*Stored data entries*
--- Begin ---
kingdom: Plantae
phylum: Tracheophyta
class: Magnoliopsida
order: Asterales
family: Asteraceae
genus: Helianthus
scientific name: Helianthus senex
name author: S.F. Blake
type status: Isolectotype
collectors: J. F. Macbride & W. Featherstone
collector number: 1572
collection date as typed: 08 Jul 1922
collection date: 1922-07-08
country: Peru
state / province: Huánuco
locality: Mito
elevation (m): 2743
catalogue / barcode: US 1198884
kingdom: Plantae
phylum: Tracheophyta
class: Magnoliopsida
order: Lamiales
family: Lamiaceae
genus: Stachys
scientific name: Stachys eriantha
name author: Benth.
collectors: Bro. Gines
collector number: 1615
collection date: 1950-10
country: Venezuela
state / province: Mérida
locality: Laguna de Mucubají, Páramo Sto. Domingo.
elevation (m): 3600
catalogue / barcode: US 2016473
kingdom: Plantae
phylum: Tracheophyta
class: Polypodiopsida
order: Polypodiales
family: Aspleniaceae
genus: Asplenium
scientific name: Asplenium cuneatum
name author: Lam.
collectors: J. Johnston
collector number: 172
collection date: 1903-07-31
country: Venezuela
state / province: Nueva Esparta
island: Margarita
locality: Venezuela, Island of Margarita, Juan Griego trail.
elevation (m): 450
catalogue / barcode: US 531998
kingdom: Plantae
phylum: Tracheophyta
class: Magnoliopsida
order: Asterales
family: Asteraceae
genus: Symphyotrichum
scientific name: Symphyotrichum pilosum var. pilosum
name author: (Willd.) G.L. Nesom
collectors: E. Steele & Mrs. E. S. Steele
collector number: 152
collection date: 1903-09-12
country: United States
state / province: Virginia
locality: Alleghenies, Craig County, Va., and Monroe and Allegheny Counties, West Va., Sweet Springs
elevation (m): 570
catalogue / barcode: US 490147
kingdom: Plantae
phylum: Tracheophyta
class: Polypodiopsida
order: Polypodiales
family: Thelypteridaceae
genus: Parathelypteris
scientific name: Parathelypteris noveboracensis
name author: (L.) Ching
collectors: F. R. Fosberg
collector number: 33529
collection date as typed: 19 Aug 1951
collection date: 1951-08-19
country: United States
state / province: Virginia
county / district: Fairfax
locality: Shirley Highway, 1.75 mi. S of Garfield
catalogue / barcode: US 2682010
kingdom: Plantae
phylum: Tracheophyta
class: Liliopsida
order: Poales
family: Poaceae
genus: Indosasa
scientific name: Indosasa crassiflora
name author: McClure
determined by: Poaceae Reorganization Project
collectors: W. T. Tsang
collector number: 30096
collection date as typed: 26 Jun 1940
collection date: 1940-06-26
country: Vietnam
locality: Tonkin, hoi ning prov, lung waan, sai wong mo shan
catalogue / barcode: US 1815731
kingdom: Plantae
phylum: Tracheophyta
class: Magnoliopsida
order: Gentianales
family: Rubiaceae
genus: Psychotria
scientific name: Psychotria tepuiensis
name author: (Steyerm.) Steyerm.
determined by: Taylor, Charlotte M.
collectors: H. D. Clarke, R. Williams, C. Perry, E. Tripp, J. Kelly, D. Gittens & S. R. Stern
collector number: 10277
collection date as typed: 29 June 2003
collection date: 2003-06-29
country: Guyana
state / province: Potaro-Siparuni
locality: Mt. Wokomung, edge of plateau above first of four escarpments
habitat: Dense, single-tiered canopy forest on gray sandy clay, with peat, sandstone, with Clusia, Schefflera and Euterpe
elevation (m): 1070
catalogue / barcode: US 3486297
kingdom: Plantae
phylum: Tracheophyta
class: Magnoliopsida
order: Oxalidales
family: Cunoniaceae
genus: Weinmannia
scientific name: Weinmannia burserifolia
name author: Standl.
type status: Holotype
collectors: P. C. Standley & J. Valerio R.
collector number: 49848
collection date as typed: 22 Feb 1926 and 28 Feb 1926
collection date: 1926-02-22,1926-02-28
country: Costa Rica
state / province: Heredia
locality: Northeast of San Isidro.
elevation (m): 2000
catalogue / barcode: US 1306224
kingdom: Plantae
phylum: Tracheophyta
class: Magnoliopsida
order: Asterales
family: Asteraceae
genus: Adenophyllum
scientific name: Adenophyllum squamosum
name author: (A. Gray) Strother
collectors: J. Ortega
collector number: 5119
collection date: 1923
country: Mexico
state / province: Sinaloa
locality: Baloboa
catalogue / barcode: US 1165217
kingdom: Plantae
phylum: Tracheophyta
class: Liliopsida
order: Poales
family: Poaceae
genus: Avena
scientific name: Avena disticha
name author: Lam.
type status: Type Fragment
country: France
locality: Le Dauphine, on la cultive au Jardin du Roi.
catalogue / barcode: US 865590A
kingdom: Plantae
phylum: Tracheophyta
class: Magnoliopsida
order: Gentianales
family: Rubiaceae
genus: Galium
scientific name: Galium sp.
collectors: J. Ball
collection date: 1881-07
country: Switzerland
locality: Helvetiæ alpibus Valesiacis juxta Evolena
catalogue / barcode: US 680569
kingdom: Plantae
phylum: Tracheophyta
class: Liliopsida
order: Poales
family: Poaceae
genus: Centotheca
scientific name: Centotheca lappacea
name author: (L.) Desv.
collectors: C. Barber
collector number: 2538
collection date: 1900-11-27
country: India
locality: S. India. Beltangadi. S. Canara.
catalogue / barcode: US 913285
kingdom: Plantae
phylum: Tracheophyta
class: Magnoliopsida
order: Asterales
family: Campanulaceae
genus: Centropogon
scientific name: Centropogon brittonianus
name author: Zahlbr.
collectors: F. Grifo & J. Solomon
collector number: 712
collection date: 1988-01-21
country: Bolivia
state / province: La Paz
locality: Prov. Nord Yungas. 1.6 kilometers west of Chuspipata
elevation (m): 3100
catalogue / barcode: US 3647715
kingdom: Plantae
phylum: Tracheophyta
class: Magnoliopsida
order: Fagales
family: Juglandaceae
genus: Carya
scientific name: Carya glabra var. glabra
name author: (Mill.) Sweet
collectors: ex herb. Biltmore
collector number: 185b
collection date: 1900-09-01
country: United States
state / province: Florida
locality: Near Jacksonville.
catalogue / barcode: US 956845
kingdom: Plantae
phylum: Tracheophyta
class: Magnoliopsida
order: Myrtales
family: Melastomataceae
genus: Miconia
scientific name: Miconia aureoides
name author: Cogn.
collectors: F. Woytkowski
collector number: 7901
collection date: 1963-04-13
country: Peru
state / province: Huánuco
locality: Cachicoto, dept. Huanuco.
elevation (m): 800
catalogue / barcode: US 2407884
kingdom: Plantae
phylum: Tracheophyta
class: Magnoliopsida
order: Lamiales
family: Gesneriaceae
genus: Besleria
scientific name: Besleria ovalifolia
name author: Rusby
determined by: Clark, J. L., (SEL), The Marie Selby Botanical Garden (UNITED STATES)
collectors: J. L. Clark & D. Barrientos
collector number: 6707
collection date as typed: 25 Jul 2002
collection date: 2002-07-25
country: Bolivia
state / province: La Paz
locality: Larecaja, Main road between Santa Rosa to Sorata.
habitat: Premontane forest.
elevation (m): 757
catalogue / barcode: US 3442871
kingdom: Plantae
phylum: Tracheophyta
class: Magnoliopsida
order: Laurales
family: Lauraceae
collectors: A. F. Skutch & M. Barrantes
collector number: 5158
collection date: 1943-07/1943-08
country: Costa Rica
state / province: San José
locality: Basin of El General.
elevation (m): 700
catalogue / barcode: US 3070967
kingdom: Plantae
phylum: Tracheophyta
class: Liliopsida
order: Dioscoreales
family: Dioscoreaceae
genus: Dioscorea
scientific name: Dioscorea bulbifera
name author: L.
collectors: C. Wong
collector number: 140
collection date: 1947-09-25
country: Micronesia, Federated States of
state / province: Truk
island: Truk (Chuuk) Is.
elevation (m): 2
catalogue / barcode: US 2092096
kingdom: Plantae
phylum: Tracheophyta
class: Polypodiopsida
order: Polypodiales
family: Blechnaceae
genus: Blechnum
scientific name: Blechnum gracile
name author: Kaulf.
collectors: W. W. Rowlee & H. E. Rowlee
--- End ---
*WHAT THE TASK ASKS*
Copy the lines of the listing above word for word, beginning with the line containing "genus: Centropogon" and continuing through the line containing "elevation (m): 800", both included.

*RESPONSE BELOW*
genus: Centropogon
scientific name: Centropogon brittonianus
name author: Zahlbr.
collectors: F. Grifo & J. Solomon
collector number: 712
collection date: 1988-01-21
country: Bolivia
state / province: La Paz
locality: Prov. Nord Yungas. 1.6 kilometers west of Chuspipata
elevation (m): 3100
catalogue / barcode: US 3647715
kingdom: Plantae
phylum: Tracheophyta
class: Magnoliopsida
order: Fagales
family: Juglandaceae
genus: Carya
scientific name: Carya glabra var. glabra
name author: (Mill.) Sweet
collectors: ex herb. Biltmore
collector number: 185b
collection date: 1900-09-01
country: United States
state / province: Florida
locality: Near Jacksonville.
catalogue / barcode: US 956845
kingdom: Plantae
phylum: Tracheophyta
class: Magnoliopsida
order: Myrtales
family: Melastomataceae
genus: Miconia
scientific name: Miconia aureoides
name author: Cogn.
collectors: F. Woytkowski
collector number: 7901
collection date: 1963-04-13
country: Peru
state / province: Huánuco
locality: Cachicoto, dept. Huanuco.
elevation (m): 800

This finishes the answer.